____ Exercise passage

# Food Advice



## Scott's Sabre (May 4, 2006)

I have been feeding Sabre on Innova Puppy food for about 11 month now. She is just about a year and I am going to be moving her to adult food and two feedings a day instead of two. I found a food that I want to get some of your input on. Its called Great Plains Active Diet. I'll list the first handful of ingredients. 

Hydrolyzed Whole Poultry, Poultry Meal, Extrude whole corn, Ground whole brown rice, Whole wheat, Poultry fat, fish meal, corn gluten meal, oat meal, flax seed, beet pulp, dried whoe eggs, poultry digest, starch, Lecithin oil, nutri binder, sodium Bentonite, salt ....... And a whole bunch of other stuff. Any thoughts??? Or any other adult food you would reccomend that you think is good and wont cost an arm and a leg like innova. Thanks for your input.


----------



## Maggies mom (Jan 6, 2006)

I dont know anything about the new food you talking about.... But I have Maggie and Houdini on the innova food.... They both have done very well on it..... When i got Houdini hes coat was course and very dull looking and since hes been eating innova it is becoming softer and it now hows a shine to it...


----------



## gold4me (Mar 12, 2006)

I would be concerned about the corn and wheat in that food. I have never heard of that food. Some of the foods I think are good are Natural Balance, Wellness fish and sweet potatoes or chicken, and California Natural. I do not feed kibble anymore(I used to feed Natural Balance). My kids are on a raw diet and I love the way they look and they love the food.


----------



## Lucky's mom (Nov 4, 2005)

My personal opinion is that corn and wheat is fine for a dog unless they have an allergy. Most all dog foods have corn or and wheat as they work fine for most dogs. My past dogs were healthy and long-lived and looked good...and they ate corn.

Of course...Lucky is not like my past dogs. He's mister itchy and scratchy when he eats corn...or thats the conclusion I've come to so far.

________

### [Directions]
1 – Name every dog that the dog food thread mentions by name.
2 – From the dog food thread, quote the passage that begins at the words "I dont know" and ends after "(Mar 12, 2006)".
3 – Write a continuation of the dog food thread that picks up after its final post.

____ Dataset

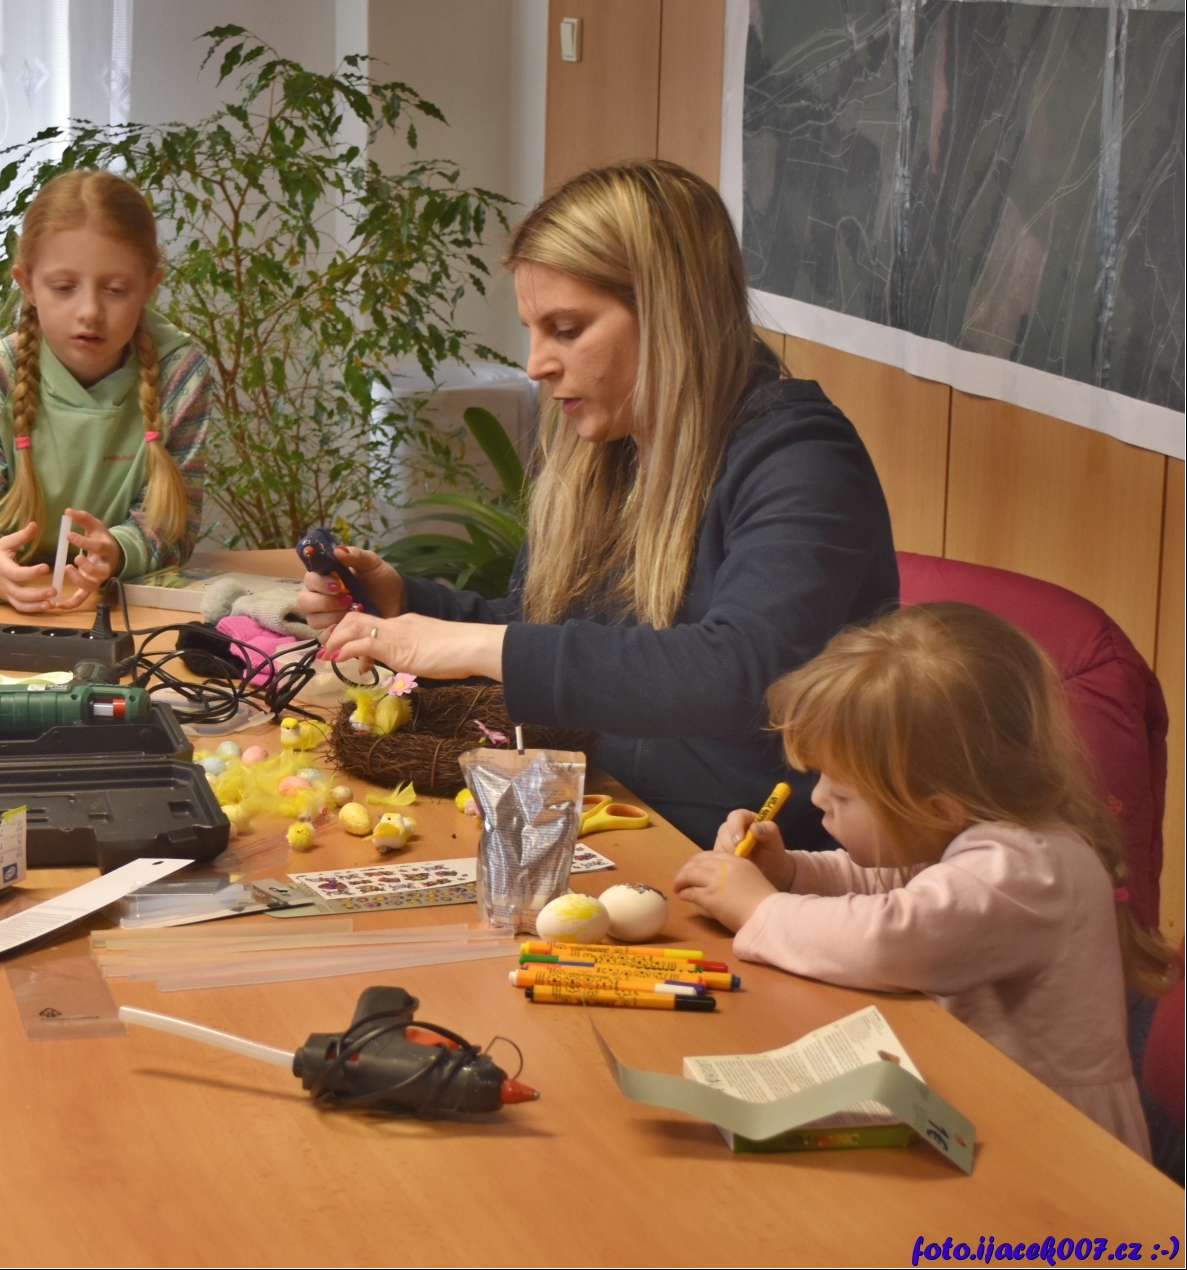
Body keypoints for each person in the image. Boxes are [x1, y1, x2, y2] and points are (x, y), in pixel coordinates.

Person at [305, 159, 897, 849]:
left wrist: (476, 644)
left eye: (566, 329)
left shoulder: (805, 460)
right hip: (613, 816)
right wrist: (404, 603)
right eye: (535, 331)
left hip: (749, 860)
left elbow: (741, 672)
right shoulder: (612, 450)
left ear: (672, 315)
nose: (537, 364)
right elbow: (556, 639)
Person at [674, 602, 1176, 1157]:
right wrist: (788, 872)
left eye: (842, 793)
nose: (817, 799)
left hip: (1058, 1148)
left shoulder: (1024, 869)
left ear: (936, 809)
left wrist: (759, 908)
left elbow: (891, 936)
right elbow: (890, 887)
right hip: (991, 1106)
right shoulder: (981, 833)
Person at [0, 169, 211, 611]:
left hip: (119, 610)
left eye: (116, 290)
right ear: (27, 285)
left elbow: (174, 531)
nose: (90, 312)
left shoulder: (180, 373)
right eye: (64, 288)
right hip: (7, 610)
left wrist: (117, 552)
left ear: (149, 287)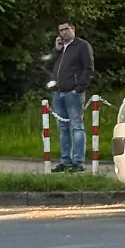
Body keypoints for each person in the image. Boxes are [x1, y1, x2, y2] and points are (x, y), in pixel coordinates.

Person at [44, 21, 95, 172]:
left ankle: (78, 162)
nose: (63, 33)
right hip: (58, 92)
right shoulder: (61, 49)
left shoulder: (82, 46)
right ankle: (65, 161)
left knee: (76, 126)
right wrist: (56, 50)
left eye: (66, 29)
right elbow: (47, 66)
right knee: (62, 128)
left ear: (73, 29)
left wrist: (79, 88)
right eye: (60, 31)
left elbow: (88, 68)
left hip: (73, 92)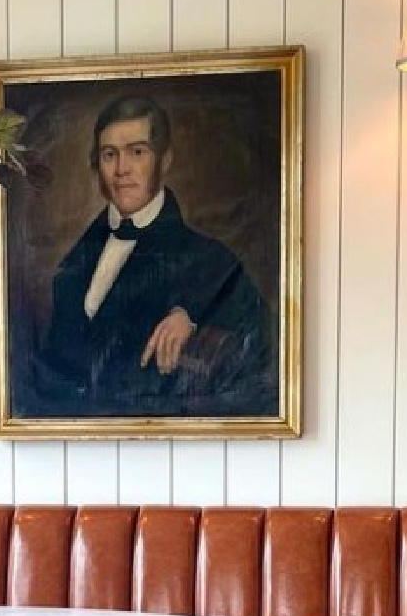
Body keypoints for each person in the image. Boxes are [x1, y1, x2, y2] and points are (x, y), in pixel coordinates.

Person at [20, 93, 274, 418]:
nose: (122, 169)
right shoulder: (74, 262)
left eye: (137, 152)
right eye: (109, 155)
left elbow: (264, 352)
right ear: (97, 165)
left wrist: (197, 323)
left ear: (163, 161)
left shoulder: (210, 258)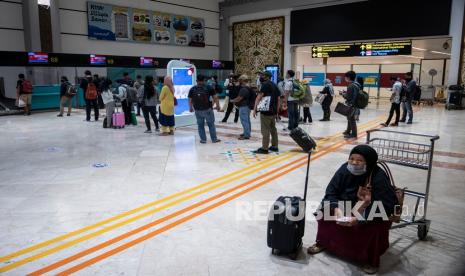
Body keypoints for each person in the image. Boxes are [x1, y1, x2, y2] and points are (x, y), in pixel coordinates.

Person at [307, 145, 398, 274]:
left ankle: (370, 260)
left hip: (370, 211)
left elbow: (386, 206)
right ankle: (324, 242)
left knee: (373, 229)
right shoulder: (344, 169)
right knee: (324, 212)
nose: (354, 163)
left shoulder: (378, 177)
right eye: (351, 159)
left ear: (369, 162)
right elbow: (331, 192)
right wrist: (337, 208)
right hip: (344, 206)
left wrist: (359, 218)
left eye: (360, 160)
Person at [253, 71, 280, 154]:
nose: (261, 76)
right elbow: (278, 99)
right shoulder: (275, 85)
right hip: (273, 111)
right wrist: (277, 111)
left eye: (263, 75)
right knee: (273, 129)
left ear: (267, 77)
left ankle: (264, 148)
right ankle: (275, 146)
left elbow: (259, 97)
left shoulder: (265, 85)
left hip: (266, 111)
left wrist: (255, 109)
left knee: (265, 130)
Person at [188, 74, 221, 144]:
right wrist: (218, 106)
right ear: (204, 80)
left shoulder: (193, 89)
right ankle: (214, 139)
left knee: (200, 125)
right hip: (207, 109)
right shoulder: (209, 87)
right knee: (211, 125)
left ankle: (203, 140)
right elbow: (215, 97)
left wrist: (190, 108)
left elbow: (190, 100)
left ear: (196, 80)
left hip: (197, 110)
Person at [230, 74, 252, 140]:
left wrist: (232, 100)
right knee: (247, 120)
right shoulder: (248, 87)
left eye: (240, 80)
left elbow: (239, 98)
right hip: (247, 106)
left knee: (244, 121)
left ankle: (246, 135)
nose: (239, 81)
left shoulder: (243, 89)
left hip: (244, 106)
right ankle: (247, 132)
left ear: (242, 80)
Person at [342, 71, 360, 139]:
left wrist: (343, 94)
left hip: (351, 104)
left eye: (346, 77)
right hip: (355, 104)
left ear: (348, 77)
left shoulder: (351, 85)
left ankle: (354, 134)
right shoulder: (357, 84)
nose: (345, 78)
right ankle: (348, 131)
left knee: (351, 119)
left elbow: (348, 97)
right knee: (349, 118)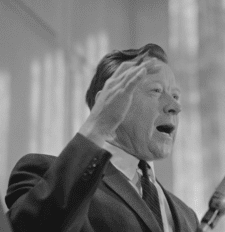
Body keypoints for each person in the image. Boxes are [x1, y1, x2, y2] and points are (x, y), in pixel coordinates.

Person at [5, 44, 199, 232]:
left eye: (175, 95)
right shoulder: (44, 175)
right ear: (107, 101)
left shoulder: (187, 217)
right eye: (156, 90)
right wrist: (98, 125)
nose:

________

### [Answers provided]
1 – Sabre, Maggie, Houdini, Lucky

2 –
I dont know anything about the new food you talking about.... But I have Maggie and Houdini on the innova food.... They both have done very well on it..... When i got Houdini hes coat was course and very dull looking and since hes been eating innova it is becoming softer and it now hows a shine to it...


----------



## gold4me (Mar 12, 2006)

3 –
My thoughts from looking at zillions of ingredient labels lately, is that those ingredients look pretty wholesome. Now I looked up Innova to see how they compared....and wow. Their is a difference. Difference in price too I bet? 

The advice here is going to be diverse . 

When Lucky was on Purina he looked good but scratched a lot. When we upgraded to Nutro Lamb and Rice...he looked good, the scratching eased but he pooped alot more. Other then that.....I didn't notice a difference except he liked the Purina better. 

The ingredients you have there....look better then the Nutro which is supposed to be a decent food. I'd say give it a try and see what you think.


----------



## Lucky's mom (Nov 4, 2005)

Gold4me...do you mind letting me know what the costs is to feed a raw diet?? I'm having trouble figuring it out. Is it much more then kibble? Lucky would probably love something like that.


----------



## vrocco1 (Feb 25, 2006)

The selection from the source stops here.